Où sera-t-il installé ?
Le rapport suggère d’installer les 10 000 mètres carrés du campus à Paris ou dans sa première couronne Ouest (à proximité du quartier d’affaires de la Défense). Il demande à ce que le lieu soit accessible en transport en commun, et extensible à 15 000 mètres carrés. S’il n’a pas exclu d’autres localisations dans son raisonnement, le rapporteur justifie sa demande par l’attractivité de l’emploi et la proximité avec les centres décisionnaires.
Le campus sera doté d’une partie de bâtiments communs, loués aux résidents sur demande, et d’un auditorium. Il devrait ainsi accueillir une grande partie des conférences et réunions spécialisées.
À terme, le rapport envisage de reproduire ce schéma avec des campus régionaux thématiques. Il prend pour exemple celui de Rennes, spécialisé en Défense, déjà installé. Il y aurait ainsi des centres spécialisés dans d’autres sous-branche de la cyber, comme l’e-santé, la sécurité industrielle ou encore les villes intelligentes.
Qui s’installera sur le campus ?
Le rapport prévoit d’accueillir 700 postes de spécialistes dans les bâtiments.
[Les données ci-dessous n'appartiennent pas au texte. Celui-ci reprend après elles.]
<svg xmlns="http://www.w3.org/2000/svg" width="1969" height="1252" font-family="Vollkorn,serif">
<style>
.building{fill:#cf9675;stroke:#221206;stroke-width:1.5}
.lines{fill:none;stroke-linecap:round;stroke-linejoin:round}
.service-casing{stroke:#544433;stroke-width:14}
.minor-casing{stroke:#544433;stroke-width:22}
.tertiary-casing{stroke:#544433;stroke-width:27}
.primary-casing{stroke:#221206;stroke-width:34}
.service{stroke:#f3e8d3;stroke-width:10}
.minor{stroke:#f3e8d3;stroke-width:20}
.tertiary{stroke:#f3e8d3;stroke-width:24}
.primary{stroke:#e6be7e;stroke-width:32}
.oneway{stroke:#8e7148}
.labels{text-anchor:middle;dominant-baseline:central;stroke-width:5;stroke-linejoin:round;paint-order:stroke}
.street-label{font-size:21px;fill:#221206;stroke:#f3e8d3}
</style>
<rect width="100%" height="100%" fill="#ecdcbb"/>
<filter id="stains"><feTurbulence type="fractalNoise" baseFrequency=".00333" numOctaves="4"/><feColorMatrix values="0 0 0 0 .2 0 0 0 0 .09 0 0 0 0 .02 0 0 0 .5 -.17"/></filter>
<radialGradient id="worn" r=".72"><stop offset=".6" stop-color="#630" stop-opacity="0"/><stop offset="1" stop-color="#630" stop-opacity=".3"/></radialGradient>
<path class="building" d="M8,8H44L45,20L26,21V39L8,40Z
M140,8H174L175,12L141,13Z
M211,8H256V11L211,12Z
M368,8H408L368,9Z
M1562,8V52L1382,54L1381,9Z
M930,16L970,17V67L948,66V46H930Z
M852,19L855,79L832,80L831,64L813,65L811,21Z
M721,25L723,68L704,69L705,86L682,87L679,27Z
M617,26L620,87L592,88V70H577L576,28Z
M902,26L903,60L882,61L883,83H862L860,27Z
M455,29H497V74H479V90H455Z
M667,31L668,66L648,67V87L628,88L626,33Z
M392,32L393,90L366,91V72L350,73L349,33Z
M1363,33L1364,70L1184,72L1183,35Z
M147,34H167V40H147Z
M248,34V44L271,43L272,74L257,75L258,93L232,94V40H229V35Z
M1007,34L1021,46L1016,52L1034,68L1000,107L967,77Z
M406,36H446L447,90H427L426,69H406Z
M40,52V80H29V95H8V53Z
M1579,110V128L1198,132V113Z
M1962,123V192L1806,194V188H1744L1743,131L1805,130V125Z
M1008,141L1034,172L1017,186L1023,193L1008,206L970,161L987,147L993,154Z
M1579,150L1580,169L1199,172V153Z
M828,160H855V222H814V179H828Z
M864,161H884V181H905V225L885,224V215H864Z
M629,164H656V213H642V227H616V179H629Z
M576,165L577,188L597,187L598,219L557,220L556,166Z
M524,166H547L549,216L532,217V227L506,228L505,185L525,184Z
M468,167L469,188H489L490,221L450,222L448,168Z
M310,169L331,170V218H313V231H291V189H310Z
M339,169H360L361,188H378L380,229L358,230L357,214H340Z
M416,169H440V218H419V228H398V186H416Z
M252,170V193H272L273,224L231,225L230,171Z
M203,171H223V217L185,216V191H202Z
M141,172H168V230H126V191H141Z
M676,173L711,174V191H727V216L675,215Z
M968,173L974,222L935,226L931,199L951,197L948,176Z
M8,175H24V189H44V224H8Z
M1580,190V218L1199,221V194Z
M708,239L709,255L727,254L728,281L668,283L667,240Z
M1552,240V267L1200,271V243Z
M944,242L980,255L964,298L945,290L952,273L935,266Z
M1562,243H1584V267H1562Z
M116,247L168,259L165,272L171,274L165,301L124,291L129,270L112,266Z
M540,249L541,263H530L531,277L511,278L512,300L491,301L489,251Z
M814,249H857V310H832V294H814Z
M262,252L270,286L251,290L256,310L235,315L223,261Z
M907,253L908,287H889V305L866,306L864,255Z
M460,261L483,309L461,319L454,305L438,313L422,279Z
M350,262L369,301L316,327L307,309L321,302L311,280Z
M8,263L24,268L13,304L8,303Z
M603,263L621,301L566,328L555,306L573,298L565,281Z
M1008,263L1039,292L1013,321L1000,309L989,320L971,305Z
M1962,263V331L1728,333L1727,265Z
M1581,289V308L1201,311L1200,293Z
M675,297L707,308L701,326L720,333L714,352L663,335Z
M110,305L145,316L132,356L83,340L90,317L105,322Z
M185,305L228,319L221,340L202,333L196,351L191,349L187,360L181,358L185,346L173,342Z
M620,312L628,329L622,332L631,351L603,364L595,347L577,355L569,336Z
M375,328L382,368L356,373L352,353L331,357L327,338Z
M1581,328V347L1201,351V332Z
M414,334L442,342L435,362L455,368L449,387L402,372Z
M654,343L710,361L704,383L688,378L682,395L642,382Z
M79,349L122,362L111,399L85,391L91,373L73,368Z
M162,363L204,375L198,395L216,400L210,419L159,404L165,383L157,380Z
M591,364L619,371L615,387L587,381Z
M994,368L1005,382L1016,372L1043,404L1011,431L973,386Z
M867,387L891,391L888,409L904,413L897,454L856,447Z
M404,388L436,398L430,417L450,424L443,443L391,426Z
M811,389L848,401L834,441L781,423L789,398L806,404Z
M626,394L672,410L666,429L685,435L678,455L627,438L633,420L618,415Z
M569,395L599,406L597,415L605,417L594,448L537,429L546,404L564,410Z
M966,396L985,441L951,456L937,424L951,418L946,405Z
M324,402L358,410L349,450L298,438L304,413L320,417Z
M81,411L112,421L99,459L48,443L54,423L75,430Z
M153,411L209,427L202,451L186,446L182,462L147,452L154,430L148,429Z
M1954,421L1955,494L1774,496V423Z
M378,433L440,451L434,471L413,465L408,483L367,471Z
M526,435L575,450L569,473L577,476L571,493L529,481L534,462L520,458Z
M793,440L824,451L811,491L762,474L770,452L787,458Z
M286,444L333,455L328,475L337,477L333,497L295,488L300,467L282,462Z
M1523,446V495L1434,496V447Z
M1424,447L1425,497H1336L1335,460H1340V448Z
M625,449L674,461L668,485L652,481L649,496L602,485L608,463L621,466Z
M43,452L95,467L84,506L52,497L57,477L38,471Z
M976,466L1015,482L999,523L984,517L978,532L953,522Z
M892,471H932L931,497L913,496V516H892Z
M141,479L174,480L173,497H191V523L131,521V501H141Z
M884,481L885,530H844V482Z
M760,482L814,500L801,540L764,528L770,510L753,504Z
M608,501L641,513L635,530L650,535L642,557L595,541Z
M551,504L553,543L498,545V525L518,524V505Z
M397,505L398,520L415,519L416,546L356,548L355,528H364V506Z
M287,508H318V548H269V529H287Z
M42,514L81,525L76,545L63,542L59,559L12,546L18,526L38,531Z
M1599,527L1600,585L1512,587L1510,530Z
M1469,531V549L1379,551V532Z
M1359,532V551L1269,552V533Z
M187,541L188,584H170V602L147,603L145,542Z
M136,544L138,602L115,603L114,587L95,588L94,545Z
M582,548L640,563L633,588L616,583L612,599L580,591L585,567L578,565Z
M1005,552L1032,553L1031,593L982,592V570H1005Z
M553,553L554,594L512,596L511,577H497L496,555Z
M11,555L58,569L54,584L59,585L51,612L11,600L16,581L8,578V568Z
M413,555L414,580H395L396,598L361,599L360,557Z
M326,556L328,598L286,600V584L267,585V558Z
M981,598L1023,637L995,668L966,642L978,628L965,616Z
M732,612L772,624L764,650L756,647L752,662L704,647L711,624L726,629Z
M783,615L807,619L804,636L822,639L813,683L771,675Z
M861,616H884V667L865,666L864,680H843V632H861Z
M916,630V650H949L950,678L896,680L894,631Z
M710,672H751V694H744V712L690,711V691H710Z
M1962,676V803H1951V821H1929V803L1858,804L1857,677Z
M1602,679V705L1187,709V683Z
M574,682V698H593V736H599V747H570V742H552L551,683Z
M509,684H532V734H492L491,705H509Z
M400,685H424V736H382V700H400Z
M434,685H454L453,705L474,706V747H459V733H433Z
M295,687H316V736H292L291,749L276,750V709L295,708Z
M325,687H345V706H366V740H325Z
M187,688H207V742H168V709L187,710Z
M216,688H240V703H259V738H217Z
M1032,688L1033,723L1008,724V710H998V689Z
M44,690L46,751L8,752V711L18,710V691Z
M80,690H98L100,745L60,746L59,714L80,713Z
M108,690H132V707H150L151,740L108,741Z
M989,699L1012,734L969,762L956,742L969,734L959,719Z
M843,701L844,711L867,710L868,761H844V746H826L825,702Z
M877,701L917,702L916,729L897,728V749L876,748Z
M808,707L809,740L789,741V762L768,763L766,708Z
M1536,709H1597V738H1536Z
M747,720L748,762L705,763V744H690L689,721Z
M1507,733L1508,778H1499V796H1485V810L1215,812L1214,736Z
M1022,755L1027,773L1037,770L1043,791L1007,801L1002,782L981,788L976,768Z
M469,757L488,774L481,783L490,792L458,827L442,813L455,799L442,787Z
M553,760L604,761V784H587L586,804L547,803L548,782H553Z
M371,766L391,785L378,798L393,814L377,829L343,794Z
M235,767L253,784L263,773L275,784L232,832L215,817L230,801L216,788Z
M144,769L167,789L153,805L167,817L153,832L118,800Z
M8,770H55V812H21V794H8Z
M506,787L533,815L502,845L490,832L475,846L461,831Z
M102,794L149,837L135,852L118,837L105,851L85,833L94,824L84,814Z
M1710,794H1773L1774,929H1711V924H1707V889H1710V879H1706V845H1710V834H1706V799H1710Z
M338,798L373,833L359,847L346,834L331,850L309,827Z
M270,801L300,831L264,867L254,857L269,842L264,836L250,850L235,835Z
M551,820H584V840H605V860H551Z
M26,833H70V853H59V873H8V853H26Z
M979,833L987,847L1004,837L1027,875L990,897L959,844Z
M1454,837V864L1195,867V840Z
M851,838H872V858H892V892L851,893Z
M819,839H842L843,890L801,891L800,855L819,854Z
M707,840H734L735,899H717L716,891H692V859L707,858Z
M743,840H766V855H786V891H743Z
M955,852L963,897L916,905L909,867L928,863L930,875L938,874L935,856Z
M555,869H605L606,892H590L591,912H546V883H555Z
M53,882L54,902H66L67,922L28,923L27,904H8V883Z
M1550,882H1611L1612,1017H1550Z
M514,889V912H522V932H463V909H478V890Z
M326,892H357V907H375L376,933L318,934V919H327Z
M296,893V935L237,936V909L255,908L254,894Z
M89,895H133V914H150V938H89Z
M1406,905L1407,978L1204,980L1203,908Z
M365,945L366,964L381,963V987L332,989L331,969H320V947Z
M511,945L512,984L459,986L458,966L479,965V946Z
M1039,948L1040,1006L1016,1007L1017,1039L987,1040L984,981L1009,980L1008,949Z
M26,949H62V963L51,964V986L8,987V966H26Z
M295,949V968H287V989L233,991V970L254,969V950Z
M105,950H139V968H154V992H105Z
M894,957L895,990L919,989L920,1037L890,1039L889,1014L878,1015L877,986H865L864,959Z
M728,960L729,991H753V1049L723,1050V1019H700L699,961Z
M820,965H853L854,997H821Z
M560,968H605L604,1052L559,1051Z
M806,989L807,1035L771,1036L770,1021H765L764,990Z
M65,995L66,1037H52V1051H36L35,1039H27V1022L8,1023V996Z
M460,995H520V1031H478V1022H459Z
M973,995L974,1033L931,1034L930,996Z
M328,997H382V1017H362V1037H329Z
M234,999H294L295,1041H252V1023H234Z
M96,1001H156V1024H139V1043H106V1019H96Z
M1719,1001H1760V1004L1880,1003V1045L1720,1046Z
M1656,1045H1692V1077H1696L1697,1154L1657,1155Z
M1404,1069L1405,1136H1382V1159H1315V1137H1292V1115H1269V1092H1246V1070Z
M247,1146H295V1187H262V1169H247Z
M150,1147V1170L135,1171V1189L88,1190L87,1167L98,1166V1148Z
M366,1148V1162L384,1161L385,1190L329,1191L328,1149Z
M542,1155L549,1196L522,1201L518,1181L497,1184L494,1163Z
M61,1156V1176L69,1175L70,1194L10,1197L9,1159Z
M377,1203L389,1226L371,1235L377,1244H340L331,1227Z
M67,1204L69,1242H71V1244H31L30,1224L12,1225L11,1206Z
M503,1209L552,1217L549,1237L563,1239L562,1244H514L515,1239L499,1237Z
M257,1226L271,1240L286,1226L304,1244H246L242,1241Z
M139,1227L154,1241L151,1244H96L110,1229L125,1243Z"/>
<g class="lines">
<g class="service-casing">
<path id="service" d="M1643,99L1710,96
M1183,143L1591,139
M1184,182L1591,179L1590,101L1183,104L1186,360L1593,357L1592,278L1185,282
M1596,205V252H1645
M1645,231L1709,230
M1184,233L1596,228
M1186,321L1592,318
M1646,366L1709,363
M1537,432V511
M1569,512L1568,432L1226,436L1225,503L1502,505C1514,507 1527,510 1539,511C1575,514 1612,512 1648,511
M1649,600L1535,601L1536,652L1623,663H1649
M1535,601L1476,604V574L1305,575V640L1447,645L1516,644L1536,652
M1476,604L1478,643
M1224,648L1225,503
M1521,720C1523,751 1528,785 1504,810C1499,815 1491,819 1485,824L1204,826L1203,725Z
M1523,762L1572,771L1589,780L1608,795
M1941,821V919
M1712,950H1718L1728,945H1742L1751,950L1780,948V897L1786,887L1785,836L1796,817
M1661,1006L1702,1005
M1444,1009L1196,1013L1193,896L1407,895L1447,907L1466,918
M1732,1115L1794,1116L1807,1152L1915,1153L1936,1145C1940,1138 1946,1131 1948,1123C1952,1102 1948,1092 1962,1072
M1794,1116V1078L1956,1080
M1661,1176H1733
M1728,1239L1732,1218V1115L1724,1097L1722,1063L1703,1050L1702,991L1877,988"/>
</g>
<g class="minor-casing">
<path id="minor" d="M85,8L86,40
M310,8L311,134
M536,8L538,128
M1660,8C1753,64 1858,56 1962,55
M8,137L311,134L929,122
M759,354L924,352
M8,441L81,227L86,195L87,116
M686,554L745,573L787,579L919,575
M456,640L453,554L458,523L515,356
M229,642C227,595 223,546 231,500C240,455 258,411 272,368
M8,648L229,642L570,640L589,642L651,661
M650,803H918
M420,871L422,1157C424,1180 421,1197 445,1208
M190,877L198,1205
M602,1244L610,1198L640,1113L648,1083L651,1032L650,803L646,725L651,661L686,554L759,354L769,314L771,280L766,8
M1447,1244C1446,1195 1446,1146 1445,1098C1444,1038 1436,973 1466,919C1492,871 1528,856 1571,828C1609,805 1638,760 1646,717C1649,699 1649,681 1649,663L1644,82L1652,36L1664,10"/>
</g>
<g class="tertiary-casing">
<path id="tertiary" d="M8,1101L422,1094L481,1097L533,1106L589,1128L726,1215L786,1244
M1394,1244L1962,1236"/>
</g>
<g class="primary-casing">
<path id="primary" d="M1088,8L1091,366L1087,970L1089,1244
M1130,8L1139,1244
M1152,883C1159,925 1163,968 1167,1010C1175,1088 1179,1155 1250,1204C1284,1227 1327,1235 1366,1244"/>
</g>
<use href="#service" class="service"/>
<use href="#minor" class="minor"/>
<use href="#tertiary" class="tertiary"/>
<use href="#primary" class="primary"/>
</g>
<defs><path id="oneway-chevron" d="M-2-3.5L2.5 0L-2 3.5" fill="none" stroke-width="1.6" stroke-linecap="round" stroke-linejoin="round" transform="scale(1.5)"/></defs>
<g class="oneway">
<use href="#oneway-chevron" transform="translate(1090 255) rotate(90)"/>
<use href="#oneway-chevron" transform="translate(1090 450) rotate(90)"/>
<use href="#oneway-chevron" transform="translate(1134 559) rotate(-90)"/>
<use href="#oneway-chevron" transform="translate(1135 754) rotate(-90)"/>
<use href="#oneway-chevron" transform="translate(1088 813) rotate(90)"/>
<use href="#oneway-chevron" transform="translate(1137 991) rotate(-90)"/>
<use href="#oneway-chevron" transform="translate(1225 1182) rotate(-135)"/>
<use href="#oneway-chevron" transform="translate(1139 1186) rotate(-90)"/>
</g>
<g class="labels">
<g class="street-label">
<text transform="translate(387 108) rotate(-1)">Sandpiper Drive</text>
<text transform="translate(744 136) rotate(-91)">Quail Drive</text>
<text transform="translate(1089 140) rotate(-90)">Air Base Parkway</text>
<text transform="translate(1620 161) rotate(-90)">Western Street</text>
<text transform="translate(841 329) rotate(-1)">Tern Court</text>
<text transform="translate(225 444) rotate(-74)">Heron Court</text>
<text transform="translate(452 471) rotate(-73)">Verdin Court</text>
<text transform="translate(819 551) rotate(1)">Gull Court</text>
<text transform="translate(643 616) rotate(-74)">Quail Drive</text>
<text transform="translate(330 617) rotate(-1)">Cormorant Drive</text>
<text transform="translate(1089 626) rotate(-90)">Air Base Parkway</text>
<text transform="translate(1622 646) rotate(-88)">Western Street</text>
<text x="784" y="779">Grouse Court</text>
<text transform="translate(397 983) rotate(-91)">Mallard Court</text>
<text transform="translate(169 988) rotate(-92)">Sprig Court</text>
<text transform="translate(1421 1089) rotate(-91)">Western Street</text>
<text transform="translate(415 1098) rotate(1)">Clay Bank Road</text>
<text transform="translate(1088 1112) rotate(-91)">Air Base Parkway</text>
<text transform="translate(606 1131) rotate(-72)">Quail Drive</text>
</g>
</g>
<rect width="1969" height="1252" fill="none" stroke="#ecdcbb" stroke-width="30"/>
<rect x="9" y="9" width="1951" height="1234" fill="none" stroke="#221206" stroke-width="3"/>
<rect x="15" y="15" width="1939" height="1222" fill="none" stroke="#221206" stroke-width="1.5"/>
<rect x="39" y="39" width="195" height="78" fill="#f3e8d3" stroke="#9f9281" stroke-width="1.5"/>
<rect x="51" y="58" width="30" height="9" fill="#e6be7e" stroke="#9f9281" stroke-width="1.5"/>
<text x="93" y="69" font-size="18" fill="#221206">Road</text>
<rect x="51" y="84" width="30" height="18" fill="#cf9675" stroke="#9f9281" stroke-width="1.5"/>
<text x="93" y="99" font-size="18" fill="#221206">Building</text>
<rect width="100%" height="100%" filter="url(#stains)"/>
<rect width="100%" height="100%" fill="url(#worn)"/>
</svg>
Pour l’instant, le rapport compte sur l’engagement de :
- 24 entreprises françaises
Les chefs de file nationaux sur les questions cybers (Atos, Thalès, Airbus, Orange…) seront présents, aux côtés de grands entreprises de différents secteurs (banques, énergie…). Mais quelques startups comme Alstid ou Cyber Test Systems s’invitent également sur le campus.
- 8 institutions publiques
Tous les représentants publiques sur les questions de cybermenaces seront présentes : l’ANSSI, Cybermalveillance.gouv, la police ou encore la gendarmerie. Pour appuyer le développement économique de l’écosystème cyber français, la banque publique d’investissement Bpifrance et la direction général des entreprises (DGE) y auront aussi leurs bureaux.
- 2 instituts de recherche
L’Inria et le CEA, deux organismes de recherche publiques référents sur la cybersécurité y auront des locaux. L’objectif : faciliter le transfert de technologie de leurs laboratoires vers les entreprises présentes sur le campus.
- 12 entreprises étrangères
Malgré la volonté d’en faire un symbole de la souveraineté française, le Campus Cyber devrait accueillir plusieurs leaders mondiaux, surtout américains, de la sécurité informatique. Il y aura notamment Microsoft, IBM, ou encore Cisco.
- 6 organismes de formation (Epita, Simplon.co…)
- 6 associations de référence en cybersécurité (Clusif, SystemX…)
Le rapport suggère la création d’une société pour piloter le campus. Elle aurait pour objectif de gérer la logistique et l’animation du Campus, et ne devrait pas être indépendante de l’État, préconise les auteurs.
Combien ça va coûter ?
Pour lancer le projet, le rapport estime à 7,7 millions d’euros les fonds nécessaires. Il suggère un financement mixte, en provenance de l’Etat, de collectivité territoriales (notamment de la région Île-De-France) et d’entreprises privées. Ensuite, la structure qui gèrera le campus devrait s’autofinancer grâce aux loyers que lui verseront les différents locataires. Le cyber campus ne devrait donc « pas dépendre de subventions publiques. »
La structuration budgétaire de ce financement pourra être précisée dans la seconde phase du projet. À titre de comparaison, le texte rappelle que le fonctionnement de station F est estimé à plus de 7 millions d’euros par an.
Quand le campus sera-t-il ouvert ?
Le rapporteur vise un ambitieux « lancement rapide » du campus pour le premier semestre 2021. S’il propose un délai aussi court, c’est notamment parce qu’il souhaite que le campus soit opérationnel lors de la présidence française du Conseil de l’Europe en 2022 et des Jeux Olympiques de 2024. Deux dates importantes pour les objectifs de visibilité de l’initiative.